- Try it:
Rewrite the display device patent text from "Description" up to and including "or the like.", putting "present invention" wherever "present disclosure" appears.

- Document extract:
- Opening Delimiter -

Application number: US14/258,618
Authority: US
Inventors: Sil-Kyu LIM
Original assignee: Samsung Electronics Co Ltd
Current assignee: Samsung Electronics Co Ltd
Priority date: 2013-04-22
Filing date: 2014-04-22
Publication date: 2014-10-23
Also published as: KR20140126039A

Abstract

A display device is provided. The display device includes a display panel configured to output a screen, at least one optical member configured to make the screen output from the display panel pass therethrough, and an optical attachment layer configured to attach the optical member to the display panel. The optical attachment layer is colored and transparent.

Description

CROSS-REFERENCE TO RELATED APPLICATION(S)

This application claims the benefit under 35 U.S.C. §119(a) of a Korean patent application filed on Apr. 22, 2013 in the Korean Intellectual Property Office and assigned Serial number 10-2013-0044045, the entire disclosure of which is hereby incorporated by reference.

TECHNICAL FIELD

The present disclosure relates to an electronic device. More particularly, the present disclosure relates to a display device mounted on a mobile communication terminal or the like.

BACKGROUND

A display device may be a device applied to various electronic devices, such as televisions, computer monitors and mobile communication terminals, so as to output various information pieces on a screen. The commercial use of flat display devices has made it possible to mount a display device which has been mainly used in a home or office equipment on a small portable electronic device, such as a mobile communication terminal The flat display devices are usually configured using a display panel such as a Liquid Crystal Display (LCD), a Plasma Display Panel (PDP), or an Organic Light Emitting Diode (OLED) display. The LCD is configured to generate an image by driving a liquid crystal which is an anisotropic material. When light provided from a backlight unit penetrates the LCD, a user may recognize a screen displayed on the display panel.
A color of the screen output from the display device is determined substantially by a combination of an output of the display, a color filter, and light provided from a light source. When implementing such a color, a white balance may also be secured by fabricating the backlight unit by selecting a light source manufactured according to the display panel and the color filter thereof.
Meanwhile, in an electronic device equipped with the display device, the display device consumes a considerable amount of the power consumed by the electronic device. This is because a large amount of power is required for driving the display panel and providing the illumination of the display panel. Further, in a case of an electronic device which is used while being carried by a user, such as a mobile communication device, since a capacity of the power source, i.e., a battery capacity, is limited, reduction of power consumed by the display device is desired.

- Closing Delimiter -

- Provided records:
- Opening Delimiter -

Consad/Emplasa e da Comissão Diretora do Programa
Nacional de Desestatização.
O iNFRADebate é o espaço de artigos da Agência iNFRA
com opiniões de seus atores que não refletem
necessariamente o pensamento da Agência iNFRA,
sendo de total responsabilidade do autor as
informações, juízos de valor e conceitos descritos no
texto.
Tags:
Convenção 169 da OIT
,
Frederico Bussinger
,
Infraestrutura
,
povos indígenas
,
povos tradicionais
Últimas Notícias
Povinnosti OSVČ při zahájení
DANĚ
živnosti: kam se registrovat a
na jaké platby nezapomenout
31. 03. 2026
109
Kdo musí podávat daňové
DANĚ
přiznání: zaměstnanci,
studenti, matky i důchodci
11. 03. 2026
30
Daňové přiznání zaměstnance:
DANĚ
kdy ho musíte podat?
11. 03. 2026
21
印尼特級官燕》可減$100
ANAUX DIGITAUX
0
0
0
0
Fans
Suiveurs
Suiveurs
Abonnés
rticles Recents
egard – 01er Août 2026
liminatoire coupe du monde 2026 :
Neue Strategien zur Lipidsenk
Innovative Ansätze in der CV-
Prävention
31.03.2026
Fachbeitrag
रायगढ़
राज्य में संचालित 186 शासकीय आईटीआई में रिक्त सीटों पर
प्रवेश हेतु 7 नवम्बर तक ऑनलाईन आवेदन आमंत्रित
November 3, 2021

- Closing Delimiter -

- Reply:
Description

CROSS-REFERENCE TO RELATED APPLICATION(S)

This application claims the benefit under 35 U.S.C. §119(a) of a Korean patent application filed on Apr. 22, 2013 in the Korean Intellectual Property Office and assigned Serial number 10-2013-0044045, the entire disclosure of which is hereby incorporated by reference.

TECHNICAL FIELD

The present invention relates to an electronic device. More particularly, the present invention relates to a display device mounted on a mobile communication terminal or the like.